Some Data Set Resources
Some Software Resources
Final project reports are due on Monday, May 7
- Your report should have a title, a one-paragraph abstract, titled
sections, and bibliographic references. It should formatted using
the Association
for the Advancement of Artificial Intelligence (AAAI) author
kit, and be no longer than 8 pages including references,
figures, and tables. The AAAI author kit provides templates for both LaTeX and Word.
-
Something important to keep in mind, no matter what you are writing,
is "who is my intended audience"? It's surprising how often even
professional researchers lose track of this. For your project report,
pretend that your audience is your fellow students in the class.
That is, you should assume that your readers have about the same general
background in machine learning that you do, but that they don't know
as much about the topic of your project as you do. Therefore, you should
describe your algorithms, data sets, etc. accordingly.
-
Your paper should probably have sections along the lines of:
-
Introduction: what you attempted to do, and what the motivation is.
-
Approach: what you did. If you developed your own approach, you
should describe your work in sufficient detail that someone else could
replicate your work. If you are using previously developed
algorithms, describe them briefly, and provide references to complete
descriptions. Don't describe your code organization or implementation
details. For the intended audience, you should assume that interested
readers could figure out how to implement the code as long as the
methods are described in sufficient detail.

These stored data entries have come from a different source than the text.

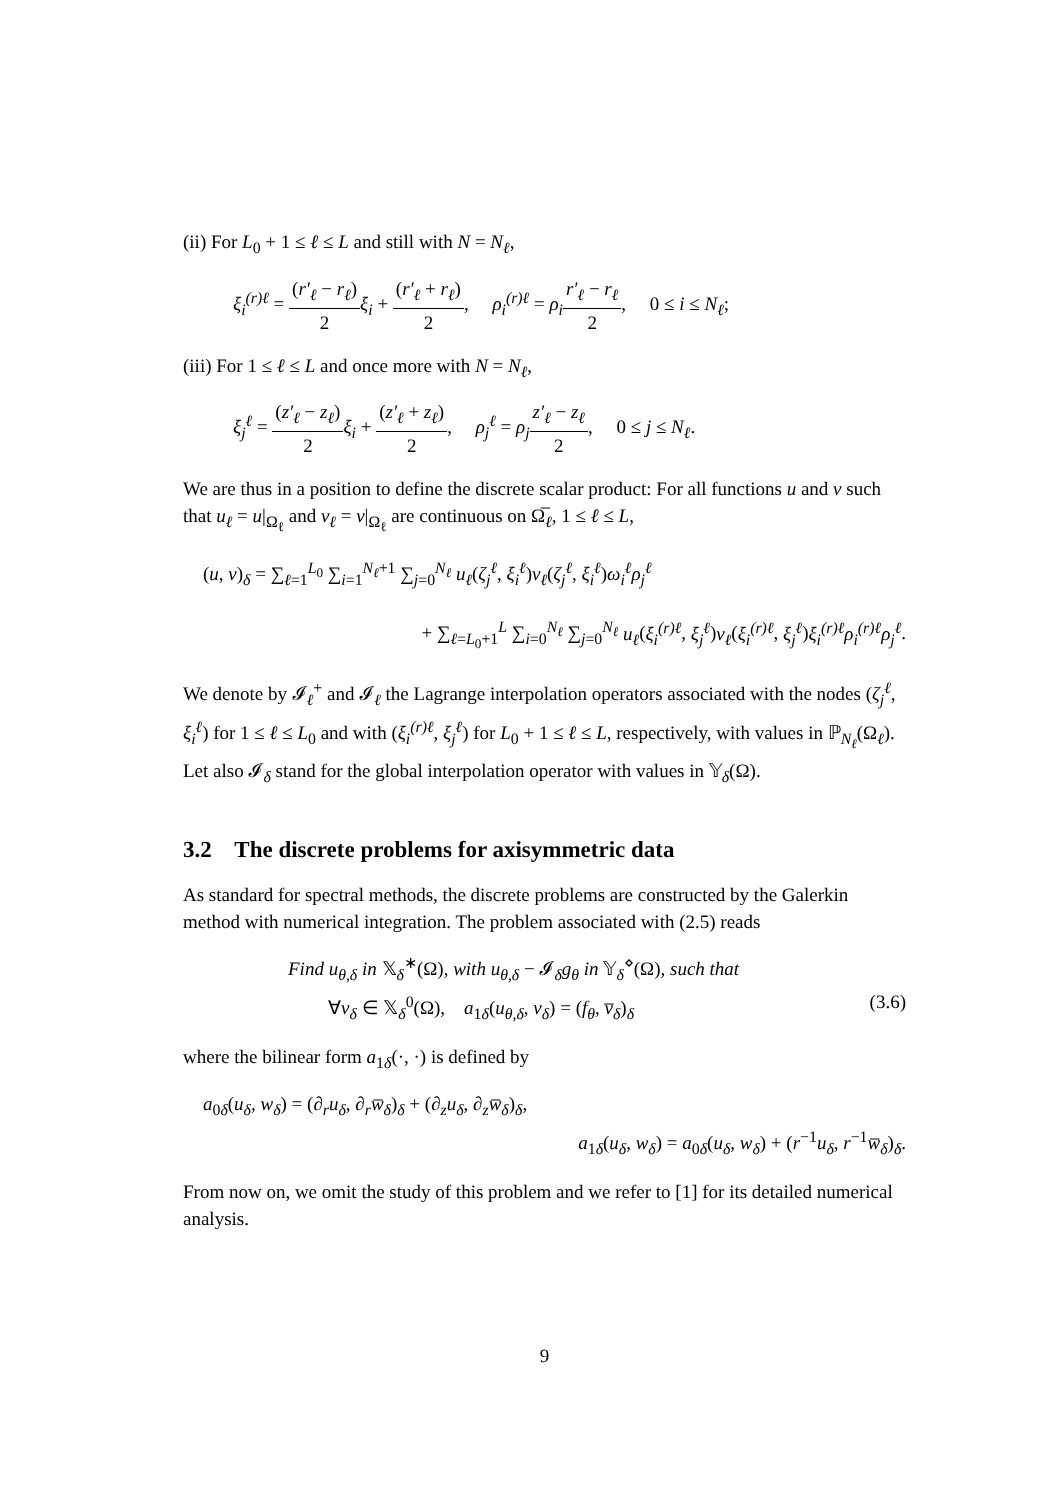(ii) For L<sub>0</sub> + 1 ≤ ℓ ≤ L and still with N = N<sub>ℓ</sub>,
ξ<sub>i</sub><sup>(r)ℓ</sup> = (r′<sub>ℓ</sub> − r<sub>ℓ</sub>) 2 ξ<sub>i</sub> + (r′<sub>ℓ</sub> + r<sub>ℓ</sub>) 2, ρ<sub>i</sub><sup>(r)ℓ</sup> = ρ<sub>i</sub> r′<sub>ℓ</sub> − r<sub>ℓ</sub> 2, 0 ≤ i ≤ N<sub>ℓ</sub>;
(iii) For 1 ≤ ℓ ≤ L and once more with N = N<sub>ℓ</sub>,
ξ<sub>j</sub><sup>ℓ</sup> = (z′<sub>ℓ</sub> − z<sub>ℓ</sub>) 2 ξ<sub>i</sub> + (z′<sub>ℓ</sub> + z<sub>ℓ</sub>) 2, ρ<sub>j</sub><sup>ℓ</sup> = ρ<sub>j</sub> z′<sub>ℓ</sub> − z<sub>ℓ</sub> 2, 0 ≤ j ≤ N<sub>ℓ</sub>.
We are thus in a position to define the discrete scalar product: For all functions u and v such that u<sub>ℓ</sub> = u|<sub>Ω<sub>ℓ</sub></sub> and v<sub>ℓ</sub> = v|<sub>Ω<sub>ℓ</sub></sub> are continuous on Ω̅<sub>ℓ</sub>, 1 ≤ ℓ ≤ L,
(u, v)<sub>δ</sub> = ∑<sub>ℓ=1</sub><sup>L<sub>0</sub></sup> ∑<sub>i=1</sub><sup>N<sub>ℓ</sub>+1</sup> ∑<sub>j=0</sub><sup>N<sub>ℓ</sub></sup> u<sub>ℓ</sub>(ζ<sub>j</sub><sup>ℓ</sup>, ξ<sub>i</sub><sup>ℓ</sup>)v<sub>ℓ</sub>(ζ<sub>j</sub><sup>ℓ</sup>, ξ<sub>i</sub><sup>ℓ</sup>)ω<sub>i</sub><sup>ℓ</sup>ρ<sub>j</sub><sup>ℓ</sup>
+ ∑<sub>ℓ=L<sub>0</sub>+1</sub><sup>L</sup> ∑<sub>i=0</sub><sup>N<sub>ℓ</sub></sup> ∑<sub>j=0</sub><sup>N<sub>ℓ</sub></sup> u<sub>ℓ</sub>(ξ<sub>i</sub><sup>(r)ℓ</sup>, ξ<sub>j</sub><sup>ℓ</sup>)v<sub>ℓ</sub>(ξ<sub>i</sub><sup>(r)ℓ</sup>, ξ<sub>j</sub><sup>ℓ</sup>)ξ<sub>i</sub><sup>(r)ℓ</sup>ρ<sub>i</sub><sup>(r)ℓ</sup>ρ<sub>j</sub><sup>ℓ</sup>.
We denote by 𝓘<sub>ℓ</sub><sup>+</sup> and 𝓘<sub>ℓ</sub> the Lagrange interpolation operators associated with the nodes (ζ<sub>j</sub><sup>ℓ</sup>, ξ<sub>i</sub><sup>ℓ</sup>) for 1 ≤ ℓ ≤ L<sub>0</sub> and with (ξ<sub>i</sub><sup>(r)ℓ</sup>, ξ<sub>j</sub><sup>ℓ</sup>) for L<sub>0</sub> + 1 ≤ ℓ ≤ L, respectively, with values in ℙ<sub>N<sub>ℓ</sub></sub>(Ω<sub>ℓ</sub>). Let also 𝓘<sub>δ</sub> stand for the global interpolation operator with values in 𝕐<sub>δ</sub>(Ω).
3.2 The discrete problems for axisymmetric data
As standard for spectral methods, the discrete problems are constructed by the Galerkin method with numerical integration. The problem associated with (2.5) reads
Find u<sub>θ,δ</sub> in 𝕏<sub>δ</sub><sup>∗</sup>(Ω), with u<sub>θ,δ</sub> − 𝓘<sub>δ</sub>g<sub>θ</sub> in 𝕐<sub>δ</sub><sup>⋄</sup>(Ω), such that
∀v<sub>δ</sub> ∈ 𝕏<sub>δ</sub><sup>0</sup>(Ω), a<sub>1δ</sub>(u<sub>θ,δ</sub>, v<sub>δ</sub>) = (f<sub>θ</sub>, v̅<sub>δ</sub>)<sub>δ</sub> (3.6)
where the bilinear form a<sub>1δ</sub>(·, ·) is defined by
a<sub>0δ</sub>(u<sub>δ</sub>, w<sub>δ</sub>) = (∂<sub>r</sub>u<sub>δ</sub>, ∂<sub>r</sub>w̅<sub>δ</sub>)<sub>δ</sub> + (∂<sub>z</sub>u<sub>δ</sub>, ∂<sub>z</sub>w̅<sub>δ</sub>)<sub>δ</sub>,
a<sub>1δ</sub>(u<sub>δ</sub>, w<sub>δ</sub>) = a<sub>0δ</sub>(u<sub>δ</sub>, w<sub>δ</sub>) + (r<sup>−1</sup>u<sub>δ</sub>, r<sup>−1</sup>w̅<sub>δ</sub>)<sub>δ</sub>.
From now on, we omit the study of this problem and we refer to [1] for its detailed numerical analysis.
9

- Empirical Evaluation: describe your experiments and results.
Describe your data sets in adequate detail. If you selected a subset
of a larger data set, how did you make this selection? Describe how
you chose settings for parameters of the algorithms? Clearly state
what are you trying to test/demonstrate in your experiments. Your
experiments should be motivated by one or more explicitly stated
hypotheses or questions.
-
Discussion: discuss your results. What are the lessons of your
experiments? What are the limitations of your approach? What would
you suggest for future work in this direction?
You don't have to strictly adhere to this format if you think it is
not the best organization for your particular project.
-
Every paper should have some figures or tables. All figures and
tables should have informative captions. If you include graphs, make
sure that the axes are labeled. Figures and tables should be
referenced and described in the text, not just dropped into the
document.
- Don't worry if
your experiments don't turn out as you predicted. That's how science
often goes. Data have a way of frequently humiliating hypotheses.
The important thing is how well you carried out the process. That is,
you will be graded on such things as (i) clearly defining your
objectives/ hypotheses, (ii) selecting appropriate experiments, (iii)
clearly reporting relevant results, and (iv) carefully discussing the
significance/lessons of your results.